### EXERCISE INSTRUCTIONS
a. Rewrite the paragraph in the passage on the Moon's density and caverns that begins "The average density of the Moon" in a shorter form, keeping its main facts.
b. Continue the passage on the Moon's density and caverns from its last sentence.

### SELECTED TEXT
The average density of the Moon is 3.344 grams per cubic centimeter, about 60 percent of Earth’s, which means it is not an artificial, hollow spaceship as some have believed, although there may well be vast caverns in its crust, including lava tubes dwarfing those on Earth (see sidebar). NASA is already considering the astronaut housing possibilities in such immense spaces beneath the surface. These natural caverns have roofs estimated to be tens of meters thick, which would provide protection from the extreme conditions existing above the surface. The habitat would be protected from solar radiation, micro-meteorites, extreme temperature fluctuations—believed to be stable in lava tubes—as well as winds, and regolith dust storms that could threaten human health and technology. These naturally occurring shelters would also reduce the landed payload mass for manned missions and save on the costs of any mining. More on lava tubes later.

### SUPPLIED INFORMATION

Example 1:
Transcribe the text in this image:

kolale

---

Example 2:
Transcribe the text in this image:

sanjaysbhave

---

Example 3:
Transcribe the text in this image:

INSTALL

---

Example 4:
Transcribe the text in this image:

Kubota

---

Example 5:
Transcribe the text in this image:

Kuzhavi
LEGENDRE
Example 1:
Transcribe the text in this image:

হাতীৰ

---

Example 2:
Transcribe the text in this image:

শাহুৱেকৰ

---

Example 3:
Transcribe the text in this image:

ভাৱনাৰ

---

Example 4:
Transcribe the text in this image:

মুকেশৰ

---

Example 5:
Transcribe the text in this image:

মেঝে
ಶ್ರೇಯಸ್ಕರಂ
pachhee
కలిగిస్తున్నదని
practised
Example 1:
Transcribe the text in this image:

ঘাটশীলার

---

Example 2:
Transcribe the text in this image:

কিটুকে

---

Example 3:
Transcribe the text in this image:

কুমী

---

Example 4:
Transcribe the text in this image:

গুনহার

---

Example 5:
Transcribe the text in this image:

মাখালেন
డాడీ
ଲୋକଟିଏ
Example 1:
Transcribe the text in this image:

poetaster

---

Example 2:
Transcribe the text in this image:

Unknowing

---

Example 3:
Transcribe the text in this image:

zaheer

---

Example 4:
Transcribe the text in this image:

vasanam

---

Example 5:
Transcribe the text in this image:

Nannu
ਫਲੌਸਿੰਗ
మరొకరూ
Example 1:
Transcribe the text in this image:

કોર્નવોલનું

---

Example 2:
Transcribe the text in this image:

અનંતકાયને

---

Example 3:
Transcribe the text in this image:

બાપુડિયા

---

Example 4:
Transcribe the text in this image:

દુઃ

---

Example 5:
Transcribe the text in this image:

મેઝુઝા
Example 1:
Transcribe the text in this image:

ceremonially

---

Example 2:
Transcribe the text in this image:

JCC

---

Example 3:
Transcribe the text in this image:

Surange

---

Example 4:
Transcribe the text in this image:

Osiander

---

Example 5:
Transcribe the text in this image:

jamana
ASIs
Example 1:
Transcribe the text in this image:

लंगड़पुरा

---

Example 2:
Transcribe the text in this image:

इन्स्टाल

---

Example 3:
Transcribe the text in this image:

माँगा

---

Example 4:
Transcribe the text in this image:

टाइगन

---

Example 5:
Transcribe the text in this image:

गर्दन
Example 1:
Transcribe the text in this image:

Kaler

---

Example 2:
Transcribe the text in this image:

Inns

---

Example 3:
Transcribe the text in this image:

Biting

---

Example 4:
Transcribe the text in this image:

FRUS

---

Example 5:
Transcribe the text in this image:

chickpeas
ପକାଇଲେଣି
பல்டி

### ANSWERS TO THE TASKS
a. The Moon's average density is 3.344 grams per cubic centimeter, about 60 percent of Earth's, so it is not a hollow, artificial spaceship. Its crust may still contain vast caverns, including lava tubes far larger than those on Earth. NASA is considering using these spaces to house astronauts. Their roofs, estimated to be tens of meters thick, would shield a habitat from solar radiation, micro-meteorites, extreme temperature swings, winds, and regolith dust storms. These natural shelters would also reduce the landed payload mass for crewed missions and save on mining costs.

b.
The Moon’s relatively low density means that it has fewer heavy elements than Earth, a slightly different chemical composition. But within each element, like oxygen or iron, there are certain ratios of different isotopes, chemically the same but with different numbers of neutrons in their atomic nuclei. The Moon’s isotope ratios are slightly different than those on Earth, making it possible to identify meteorites of lunar origin, presumably blasted off the Moon by asteroid impacts and found on Earth in places like Antarctica, where they are easy to spot and where we also find meteorites from Mars, with a much different isotope ratio.
The Moon’s formation is a mystery yet to be solved. If Earth and Moon had formed from the same accretion disk, they would have a near identical mix of elements and hence a near identical density, but they don’t. Furthermore, the Earth/Moon system has too much angular momentum to have been formed this way. The Moon orbits Earth west to east (the way the Earth turns on its axis) at just 5.14 degrees off our ecliptic—a plane passing through Earth’s equator. Astronomers believe that the odds against Earth capturing a satellite like the Moon are, well, astronomical. For it to be in its west-to-east equatorial orbit as well, though, is just about impossible.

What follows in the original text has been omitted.